Joe Orton's farcical satires of sexual confusion and British middle-class values--Loot, Entertaining Mr. Sloane, What the Butler Saw--have had no more fervent admirer than critic John Lahr. Here he attempts to combine academic dissections of the plays with a rather melodramatic treatment of Orton's very short life, chiefly the promiscuous London playwright's homosexual misalliance with psychotic, jealous actor Kenneth Halliwell: a 15-year quasi-domestic nightmare that ended in 1967 with murder and suicide.
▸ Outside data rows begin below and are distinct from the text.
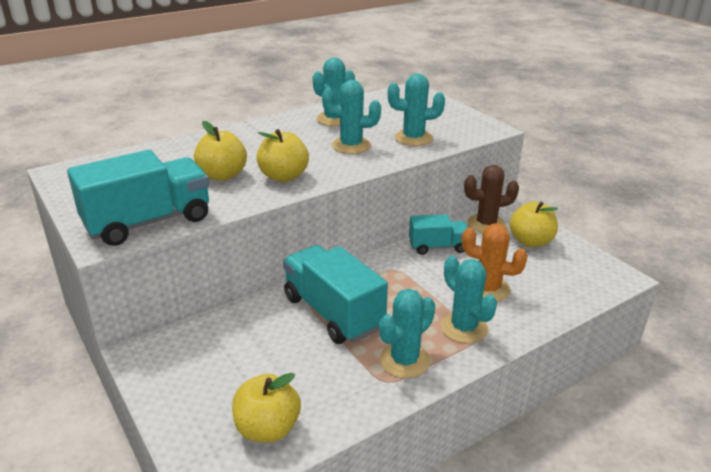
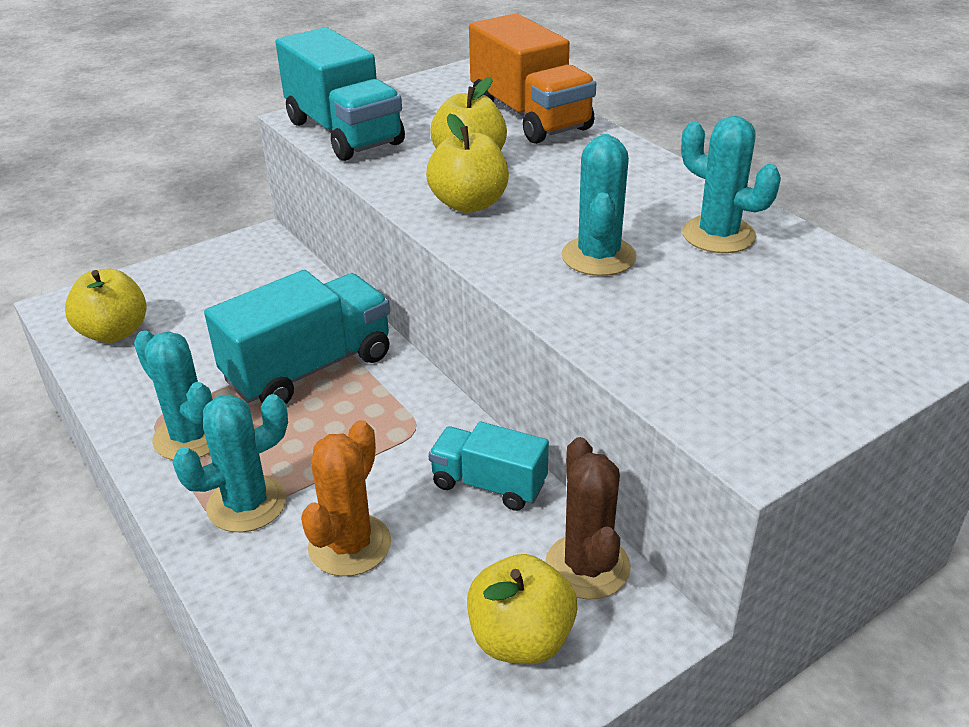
camera: 90 degrees right, 5 degrees up
turquoise cactus [388,74,445,146] -> none
turquoise truck [409,214,468,255] -> turquoise truck turned 120 degrees clockwise [429,422,549,511]
none -> orange truck [469,13,596,144]

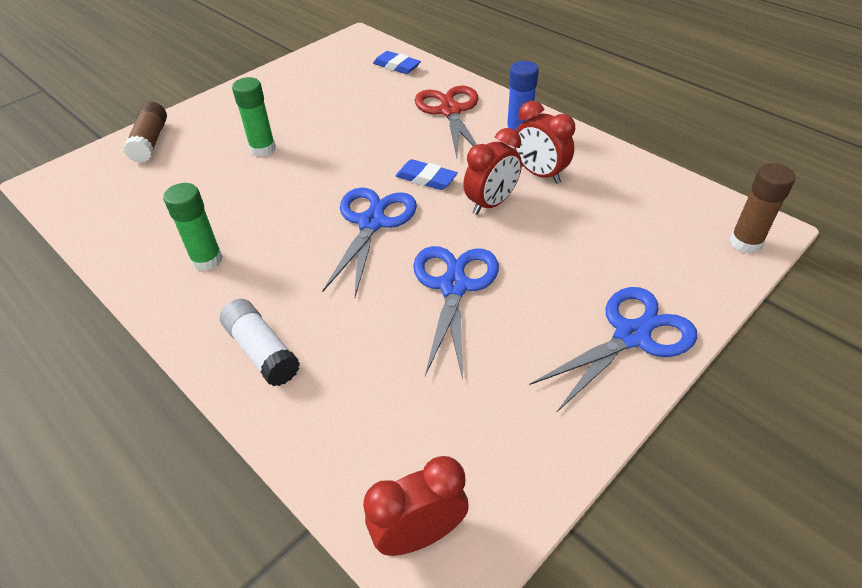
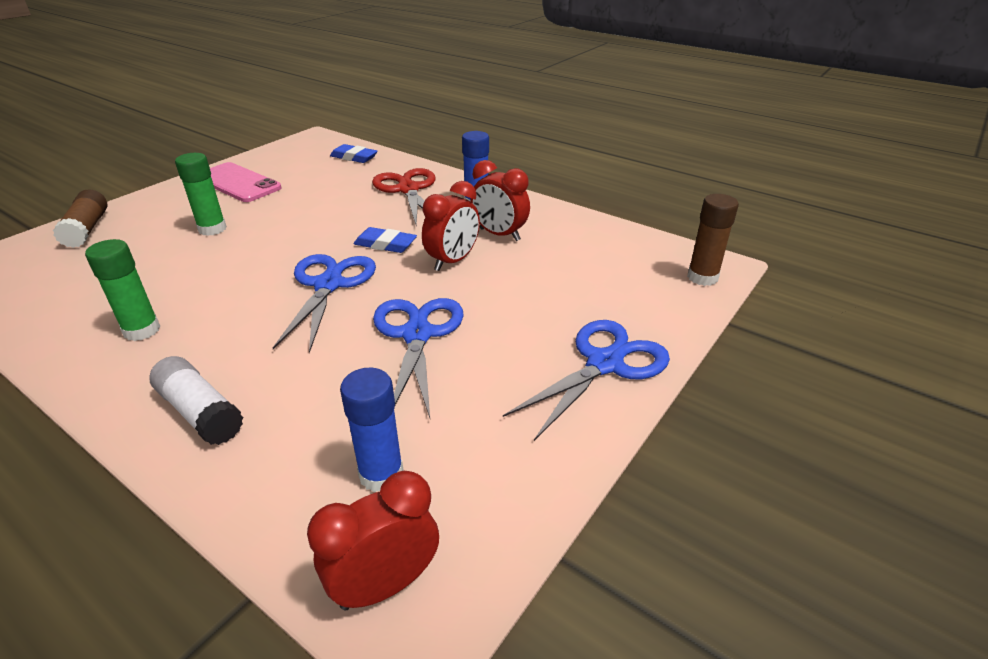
camera: 10 degrees left, 10 degrees down
none -> pink phone [210,162,281,202]
none -> blue glue stick [340,368,404,492]

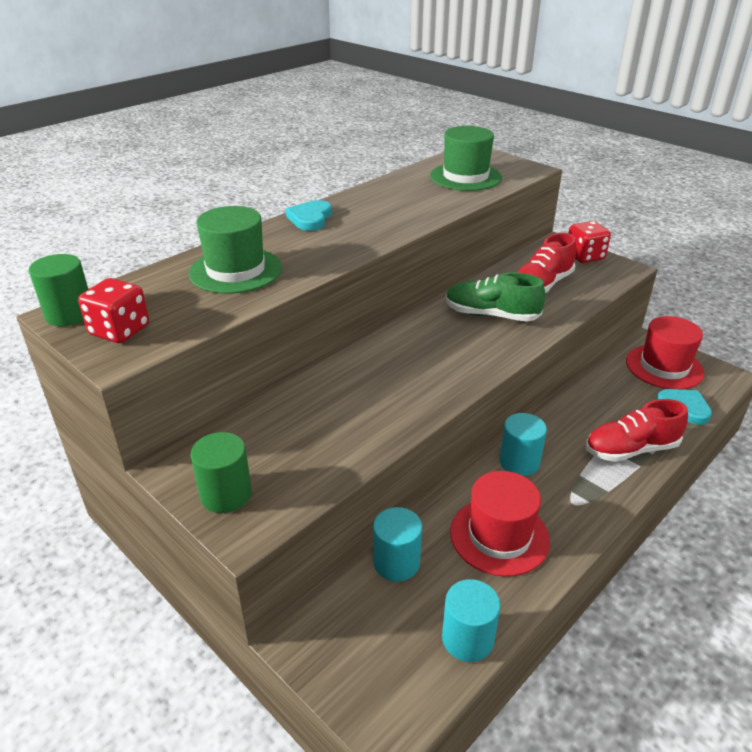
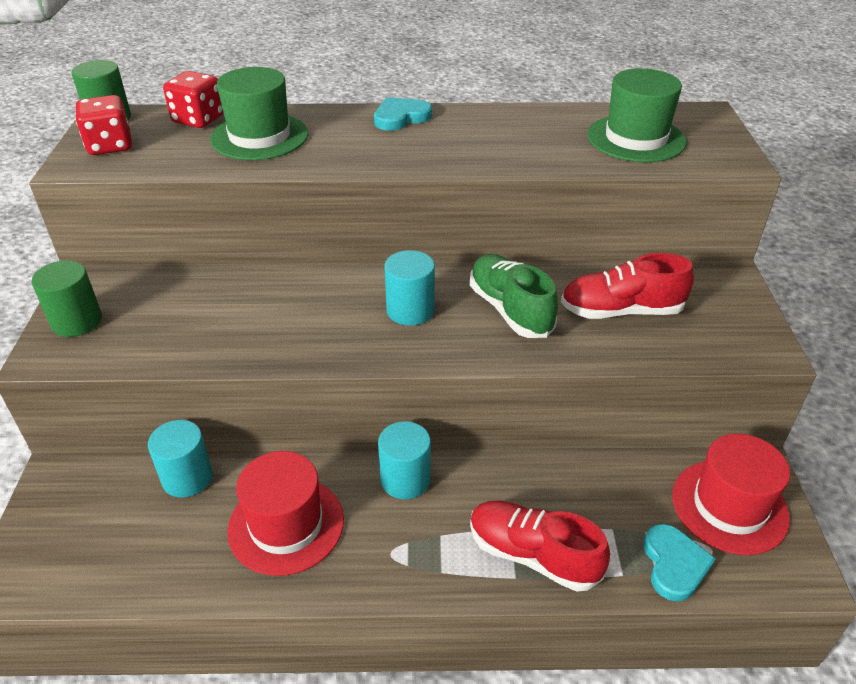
camera: 45 degrees right, 5 degrees up
turquoise cylinder [442,579,501,662] -> turquoise cylinder moved to [384,250,435,326]
red dice [569,221,611,263] -> red dice moved to [163,71,223,128]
Alternating flashbacks with flash-forwards and drawing extensively on Orton's pornographic diary, Lahr extracts considerable suspense and pathos from the see-saw, love-hate relationship of ill-bred Orton and well-bred Halliwell--the reversal in their fortunes and roles, Orton's doomed attempts ""to extricate himself honorably from Halliwell's yapping misery."" But when Lahr relates Orton's sordid private life to his plays, there's often a sense of strain and more than a hint of pathology glorified: examining Orton's compulsive need for pick-up sex with ""rough trade"" in public rest rooms, Lahr intones, ""The lavatories. . . confirmed his sense of human suffering and outrageousness."" And, most crucially, Lahr's fevered partisanship simply doesn't make a convincing case for Orton as a literary figure of unique genius and major importance (none of the plays has triumphed in the U.S.); the scripts aren't flattered by Lahr's excerpts or scene-by-scene analyses, and most readers will only be made wary when Orton describes the What the Butler Saw finale--""the phallus of Sir Winston Churchill"" is waved over the proceedings ""like a magic wand""--and calls it ""perhaps the purest expression of the antic spirit in modern theatre."" Thus, the cultish pursuit of each Ortonian detail (""I remember once Joe couldn't finish his plate of food and scraped ii under a bush in the garden"") never quite seems warranted. Still, even if Orton is slightly less than the ""modern Feste"" that Lahr claims, his story has its grim fascinations, and it's all here, impressively researched and vividly dramatized; just keep in mind that Lahr is a man with a mission and not the most objective of observers.